Она невольно причиняет ему боль, заставляет страдать… его, того, кто однажды приехал и забрал ее в новую жизнь, жизнь, о которой она мечтала, того, кто стал самым родным и близким вместе с Куртни, кто всегда помогал, поддерживал, заботился. Да, они часто ссорились, и она злилась и сердилась на него много раз. Но она знала, что в трудную минуту он был незаменим, что он всегда поддержит ее, не смотря ни на что. Она вспомнила, как он заботился о ней после инсульта, как облегчал ее страдания своим легким веселым нравом, заставляя смеяться над собой и своими проблемами, относиться легче к трудностям, не унывать.

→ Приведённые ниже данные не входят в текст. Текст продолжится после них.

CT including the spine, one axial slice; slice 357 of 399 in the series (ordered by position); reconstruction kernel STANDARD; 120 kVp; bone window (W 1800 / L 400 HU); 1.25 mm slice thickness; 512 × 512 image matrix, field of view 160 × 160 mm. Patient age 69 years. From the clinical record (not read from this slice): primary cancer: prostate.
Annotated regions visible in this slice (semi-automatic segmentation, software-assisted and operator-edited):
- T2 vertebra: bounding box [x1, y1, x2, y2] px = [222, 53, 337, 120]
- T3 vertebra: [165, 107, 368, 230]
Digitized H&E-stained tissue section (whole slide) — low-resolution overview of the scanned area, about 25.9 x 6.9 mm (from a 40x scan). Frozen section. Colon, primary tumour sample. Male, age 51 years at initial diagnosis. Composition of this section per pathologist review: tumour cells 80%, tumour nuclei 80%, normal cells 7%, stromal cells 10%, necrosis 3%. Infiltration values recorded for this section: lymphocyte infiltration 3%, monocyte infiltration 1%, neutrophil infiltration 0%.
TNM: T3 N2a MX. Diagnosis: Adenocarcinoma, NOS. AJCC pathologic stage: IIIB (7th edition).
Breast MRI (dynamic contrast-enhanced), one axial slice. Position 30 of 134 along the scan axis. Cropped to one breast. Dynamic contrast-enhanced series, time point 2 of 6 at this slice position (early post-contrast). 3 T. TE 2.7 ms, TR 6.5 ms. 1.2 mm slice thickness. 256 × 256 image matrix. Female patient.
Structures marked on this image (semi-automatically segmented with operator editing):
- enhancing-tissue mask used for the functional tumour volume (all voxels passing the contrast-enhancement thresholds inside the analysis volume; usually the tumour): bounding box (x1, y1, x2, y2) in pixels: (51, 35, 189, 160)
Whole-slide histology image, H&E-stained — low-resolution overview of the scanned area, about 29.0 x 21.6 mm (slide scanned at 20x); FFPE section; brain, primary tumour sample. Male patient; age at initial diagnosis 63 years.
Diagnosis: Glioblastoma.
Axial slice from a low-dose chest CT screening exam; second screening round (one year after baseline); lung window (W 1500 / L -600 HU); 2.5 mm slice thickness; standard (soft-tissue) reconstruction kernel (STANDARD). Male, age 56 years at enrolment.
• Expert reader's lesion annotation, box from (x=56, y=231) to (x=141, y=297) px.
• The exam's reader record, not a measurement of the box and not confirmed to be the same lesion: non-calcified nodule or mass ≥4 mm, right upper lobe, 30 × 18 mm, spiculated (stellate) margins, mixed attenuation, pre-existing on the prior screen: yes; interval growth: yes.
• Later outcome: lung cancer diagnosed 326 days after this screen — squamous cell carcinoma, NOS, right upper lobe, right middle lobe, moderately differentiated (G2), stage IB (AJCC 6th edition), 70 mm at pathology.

Куртни всегда была требовательной и жесткой, она скупо проявляла свои чувства, свою любовь. А Рэй нет. Он был совсем другим. С ним было так легко, так хорошо, так уютно. Тогда ей было легче с ним, чем с Куртни. Он ничего не требовал от нее, ни сил, ни мужества, ни борьбы с болезнью и бессилием, но вместе с тем, не требуя, именно он поднимал в ней это мужество, и силы, и желание бороться.
Его легкомыслие и озорство помогли ей. То, что он не заострял внимание на ее болезни и над тем, что с ней происходит, превращая все в трудное интересное испытание, проверку на выносливость и стойкость, в игру. В игру, в которую она с удовольствием с ним играла.
Он был чутким и мягким. Он всегда знал, что нужно сказать, что сделать. Он всегда мог поднять ей настроение, развеселить, рассмешить. С ним было интересно. Порой, особенно в последнее время, Кэрол казалось, что она его ненавидит, злясь на него за то, что встал между ней и Куртни. Но на самом деле он был для нее самым лучшим, самым хорошим, самым надежным. И очень дорогим. Не отец, не брат, не любовник, не муж, не друг, не родственник. Кто же он для нее? Давно Кэрол задалась этим вопросом, но так и не могла найти на него ответ. Для нее он был просто Рэй. Странный, необычный. Ветреный и вместе с тем надежный. Легкомысленный и серьезный. Мальчишка и мужчина. Безжалостный с одними, и сердечный с другими. Кому-то причинявший без зазрения совести боль, а какого-то утешающий от всей души. Жертвующий кем-то ради себя, и приносящий в жертву себя ради другого… Как жесток и безжалостен он всегда с Куртни, и как мягок и добр с нею… И как видна эта разница, к которой он относится к ним обеим.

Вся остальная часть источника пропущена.